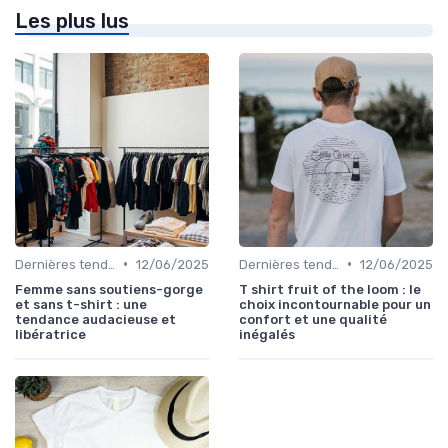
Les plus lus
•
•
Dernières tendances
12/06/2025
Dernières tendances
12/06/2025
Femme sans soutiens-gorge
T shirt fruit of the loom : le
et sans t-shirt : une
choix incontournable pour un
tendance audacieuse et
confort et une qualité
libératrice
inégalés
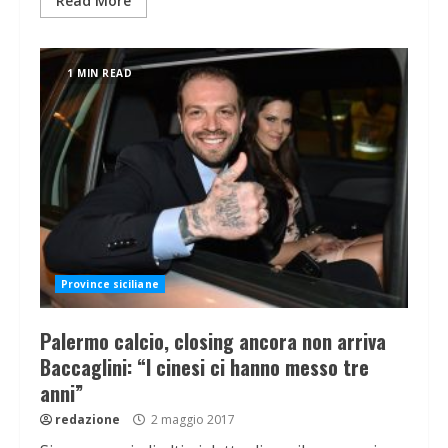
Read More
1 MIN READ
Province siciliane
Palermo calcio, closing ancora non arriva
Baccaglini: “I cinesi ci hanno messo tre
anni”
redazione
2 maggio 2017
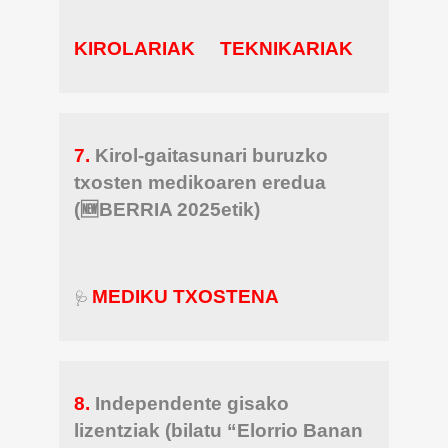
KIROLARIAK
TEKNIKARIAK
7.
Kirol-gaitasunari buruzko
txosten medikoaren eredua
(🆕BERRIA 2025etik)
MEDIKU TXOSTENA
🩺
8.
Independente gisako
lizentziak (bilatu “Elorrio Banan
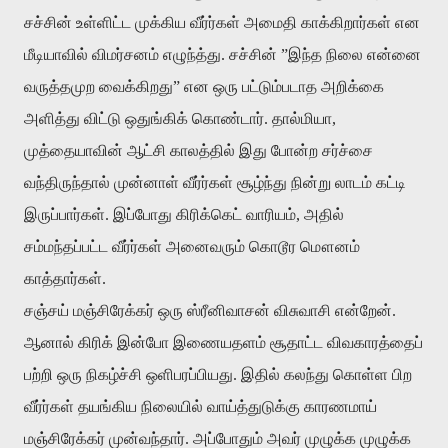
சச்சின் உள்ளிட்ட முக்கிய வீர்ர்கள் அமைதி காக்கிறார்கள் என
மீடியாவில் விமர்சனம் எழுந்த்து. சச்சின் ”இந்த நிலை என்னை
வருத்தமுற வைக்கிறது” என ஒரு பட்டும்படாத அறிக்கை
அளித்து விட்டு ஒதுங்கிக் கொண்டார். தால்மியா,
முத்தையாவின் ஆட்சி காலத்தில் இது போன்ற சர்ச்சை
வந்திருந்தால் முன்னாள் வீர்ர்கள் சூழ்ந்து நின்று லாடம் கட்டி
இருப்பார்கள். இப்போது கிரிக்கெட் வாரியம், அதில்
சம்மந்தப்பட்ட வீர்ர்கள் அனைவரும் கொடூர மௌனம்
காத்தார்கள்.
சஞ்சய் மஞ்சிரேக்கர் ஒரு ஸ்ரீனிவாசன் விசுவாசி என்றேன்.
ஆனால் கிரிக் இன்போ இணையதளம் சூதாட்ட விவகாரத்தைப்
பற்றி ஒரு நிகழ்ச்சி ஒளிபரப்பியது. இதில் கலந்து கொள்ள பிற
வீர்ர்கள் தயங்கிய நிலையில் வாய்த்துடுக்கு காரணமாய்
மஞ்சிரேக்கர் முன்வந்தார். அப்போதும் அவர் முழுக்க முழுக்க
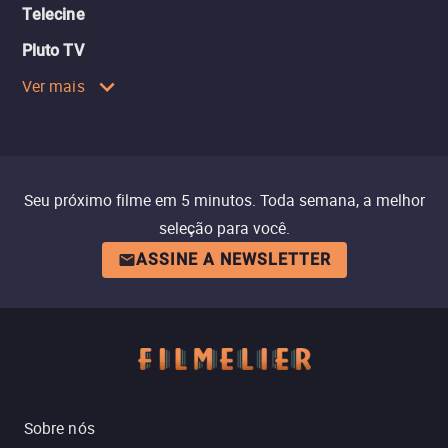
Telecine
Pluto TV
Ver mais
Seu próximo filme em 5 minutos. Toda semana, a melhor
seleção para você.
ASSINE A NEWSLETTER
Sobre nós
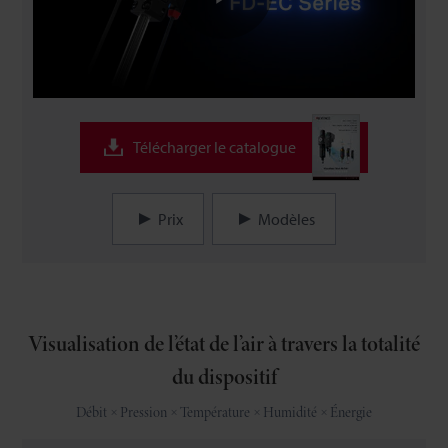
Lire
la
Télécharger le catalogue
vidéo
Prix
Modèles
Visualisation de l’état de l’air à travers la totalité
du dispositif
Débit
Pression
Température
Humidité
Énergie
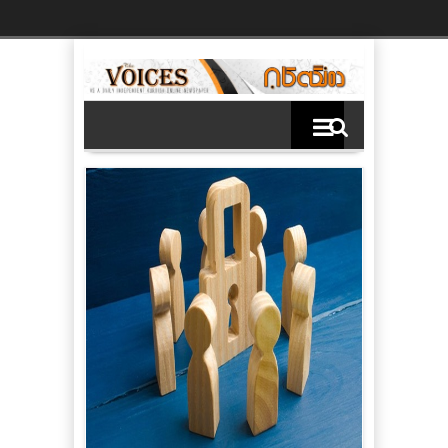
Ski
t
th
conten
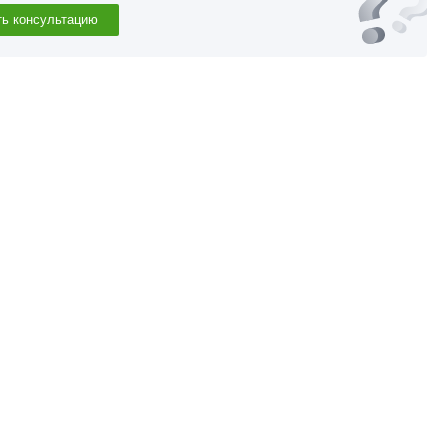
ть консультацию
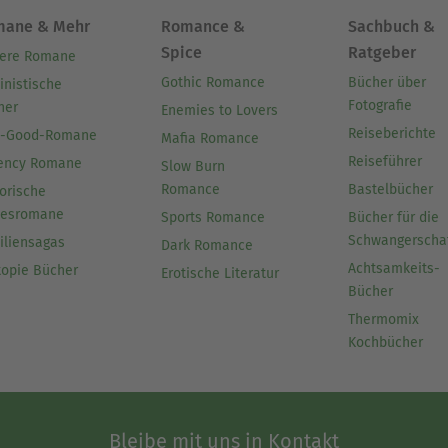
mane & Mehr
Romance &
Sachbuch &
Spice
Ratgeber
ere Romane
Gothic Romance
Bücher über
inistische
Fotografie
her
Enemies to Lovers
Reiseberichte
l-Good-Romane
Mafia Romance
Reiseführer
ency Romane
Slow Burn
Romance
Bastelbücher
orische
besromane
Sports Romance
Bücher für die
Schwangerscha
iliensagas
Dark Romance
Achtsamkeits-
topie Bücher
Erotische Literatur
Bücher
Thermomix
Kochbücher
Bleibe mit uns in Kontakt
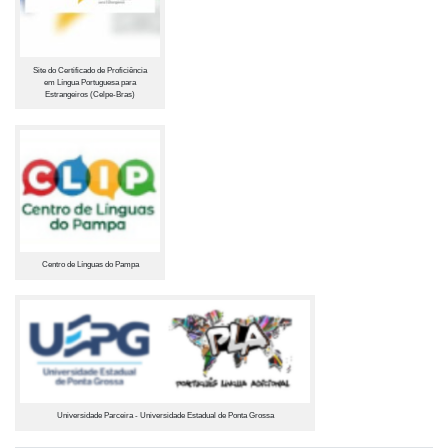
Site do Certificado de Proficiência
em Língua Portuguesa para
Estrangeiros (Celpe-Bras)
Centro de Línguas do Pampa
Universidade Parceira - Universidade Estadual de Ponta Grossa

• **EXERCISE**
Make an exact copy of the listing. Leave its pictures out.

• **ANSWER SPACE**
Les plus lus
•
•
Dernières tendances
12/06/2025
Dernières tendances
12/06/2025
Femme sans soutiens-gorge
T shirt fruit of the loom : le
et sans t-shirt : une
choix incontournable pour un
tendance audacieuse et
confort et une qualité
libératrice
inégalés
Read More
1 MIN READ
Province siciliane
Palermo calcio, closing ancora non arriva
Baccaglini: “I cinesi ci hanno messo tre
anni”
redazione
2 maggio 2017
KIROLARIAK
TEKNIKARIAK
7.
Kirol-gaitasunari buruzko
txosten medikoaren eredua
(🆕BERRIA 2025etik)
MEDIKU TXOSTENA
🩺
8.
Independente gisako
lizentziak (bilatu “Elorrio Banan
சச்சின் உள்ளிட்ட முக்கிய வீர்ர்கள் அமைதி காக்கிறார்கள் என
மீடியாவில் விமர்சனம் எழுந்த்து. சச்சின் ”இந்த நிலை என்னை
வருத்தமுற வைக்கிறது” என ஒரு பட்டும்படாத அறிக்கை
அளித்து விட்டு ஒதுங்கிக் கொண்டார். தால்மியா,
முத்தையாவின் ஆட்சி காலத்தில் இது போன்ற சர்ச்சை
வந்திருந்தால் முன்னாள் வீர்ர்கள் சூழ்ந்து நின்று லாடம் கட்டி
இருப்பார்கள். இப்போது கிரிக்கெட் வாரியம், அதில்
சம்மந்தப்பட்ட வீர்ர்கள் அனைவரும் கொடூர மௌனம்
காத்தார்கள்.
சஞ்சய் மஞ்சிரேக்கர் ஒரு ஸ்ரீனிவாசன் விசுவாசி என்றேன்.
ஆனால் கிரிக் இன்போ இணையதளம் சூதாட்ட விவகாரத்தைப்
பற்றி ஒரு நிகழ்ச்சி ஒளிபரப்பியது. இதில் கலந்து கொள்ள பிற
வீர்ர்கள் தயங்கிய நிலையில் வாய்த்துடுக்கு காரணமாய்
மஞ்சிரேக்கர் முன்வந்தார். அப்போதும் அவர் முழுக்க முழுக்க
Telecine
Pluto TV
Ver mais
Seu próximo filme em 5 minutos. Toda semana, a melhor
seleção para você.
ASSINE A NEWSLETTER
Sobre nós
Lire
la
Télécharger le catalogue
vidéo
Prix
Modèles
Visualisation de l’état de l’air à travers la totalité
du dispositif
Débit
Pression
Température
Humidité
Énergie
Ski
t
th
conten
ть консультацию
mane & Mehr
Romance &
Sachbuch &
Spice
Ratgeber
ere Romane
Gothic Romance
Bücher über
inistische
Fotografie
her
Enemies to Lovers
Reiseberichte
l-Good-Romane
Mafia Romance
Reiseführer
ency Romane
Slow Burn
Romance
Bastelbücher
orische
besromane
Sports Romance
Bücher für die
Schwangerscha
iliensagas
Dark Romance
Achtsamkeits-
topie Bücher
Erotische Literatur
Bücher
Thermomix
Kochbücher
Bleibe mit uns in Kontakt
Site do Certificado de Proficiência
em Língua Portuguesa para
Estrangeiros (Celpe-Bras)
Centro de Línguas do Pampa
Universidade Parceira - Universidade Estadual de Ponta Grossa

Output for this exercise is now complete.